You look up at his face.
He looks up and meets your eyes and they go wide. "Oh… uh. Sorry. I didn't mean to— probably should've wet them first—"
"It's fine, Steve."
And you smile at him.
It lands on him like something he wasn't braced for. He goes still, checks for the punchline, finds nothing, and his lips turn up slowly. It’s cautious at first, then warmer, something in his face opening. He goes back to what he was doing. You look down and the mess has been gone for thirty seconds at minimum and he is very clearly using the napkins as an excuse, his hands warm through the thin paper.
"Guess after this you should get tested, right?" His eyes flick up then back down. The walls are down. His eyes are a little sad.
Guilt moves through you quiet and uninvited. You don't apologize. But you say: "I trust you." A breath. A grimace. "I mean. We are friends, after all."
He smiles bigger. And if you had known— all this time— that Steve Harrington could smile at you like that, open and unguarded, like you've handed him something he didn't know he wanted… maybe you'd have hated him a little less.
He leans toward you slowly and your hands come up between you, ready to push him away. He reaches past them entirely and swipes something from your cheek with a napkin. Holds it up. His cheeks are pink.
"Got some on your—" A breath of a laugh. "Sorry."
You open your mouth.
The bell above the front door chimes.
Both your eyes go wide and then it's chaos. It’s Steve buckling his belt and tucking his shirt in while you grab your clothes from where he's already gathered them off the floor, handing them back to you. You pull everything back on in ten seconds flat. He drops to his knees to collect the napkins from the floor and you grab him by the vest.
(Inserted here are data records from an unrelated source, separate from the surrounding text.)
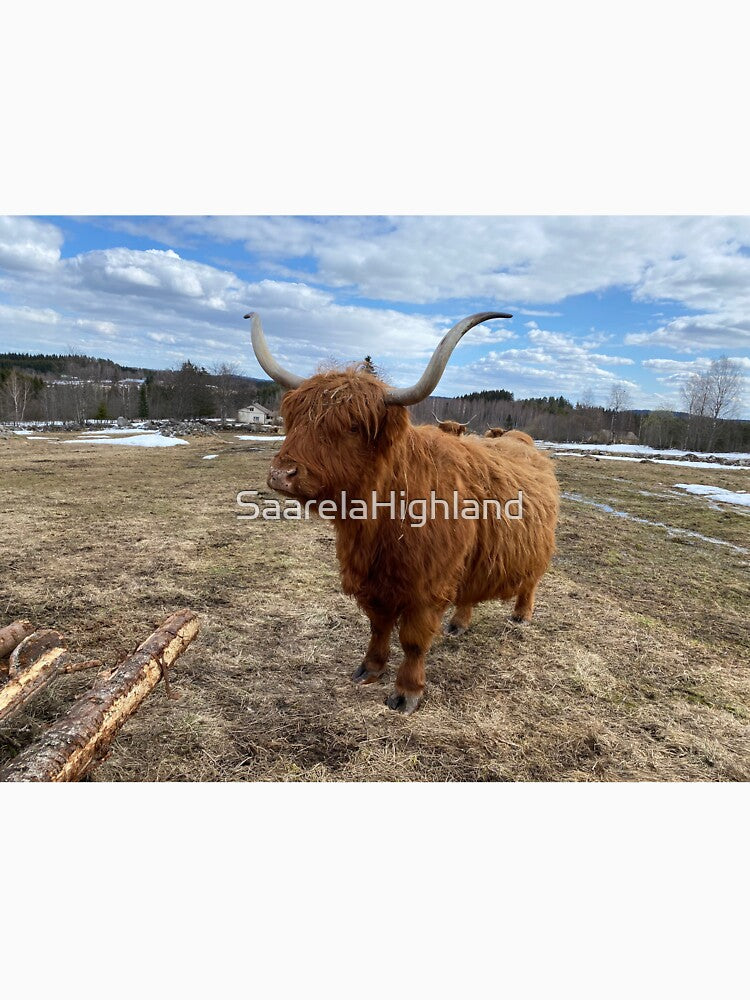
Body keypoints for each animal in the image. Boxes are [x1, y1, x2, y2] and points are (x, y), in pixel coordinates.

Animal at [245, 311, 559, 715]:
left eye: (352, 426)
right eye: (295, 418)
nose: (281, 473)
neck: (378, 520)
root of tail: (523, 442)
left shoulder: (427, 586)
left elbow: (412, 639)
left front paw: (406, 692)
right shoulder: (372, 580)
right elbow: (378, 626)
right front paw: (370, 669)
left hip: (535, 551)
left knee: (531, 582)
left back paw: (520, 616)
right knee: (469, 592)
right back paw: (459, 623)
"Steve. It's fine, go. I'm taking my break anyway."
He looks at you. Brown eyes, long lashes, the flush still high on his cheeks. He clears his throat. Straightens his vest. "Yeah. Okay." A beat. "See you in thirty."
He turns.
You look at the back of him and grab the vest again. He turns back already rolling his eyes, already wearing the face he's had on every time he’s asked what now for the past few months.
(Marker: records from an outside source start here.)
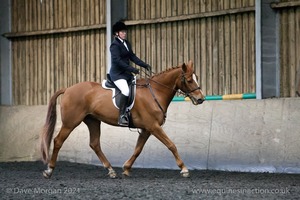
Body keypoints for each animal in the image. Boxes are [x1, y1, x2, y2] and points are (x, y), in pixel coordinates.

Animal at [41, 60, 205, 178]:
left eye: (197, 78)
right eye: (189, 80)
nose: (201, 99)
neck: (155, 92)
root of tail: (68, 89)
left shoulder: (147, 129)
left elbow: (138, 149)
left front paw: (126, 168)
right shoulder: (153, 126)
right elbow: (171, 145)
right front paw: (184, 169)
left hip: (93, 121)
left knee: (94, 144)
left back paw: (110, 170)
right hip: (70, 122)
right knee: (58, 141)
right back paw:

"You know." You bite your bottom lip. "I wouldn't be totally angry if you came and interrupted the last fifteen minutes of my break."
Something flashes through his eyes, low and warm. His arms cross. His voice drops. "You think I need the whole fifteen minutes?"
You step forward and hook your fingers into his waistband and watch his throat move.
"Gotcha," you say.
His face falls. You zip his fly and push him out the door and listen to him laughing on the other side. You sit down in the empty backroom and smile at nothing for a long moment before you take your break.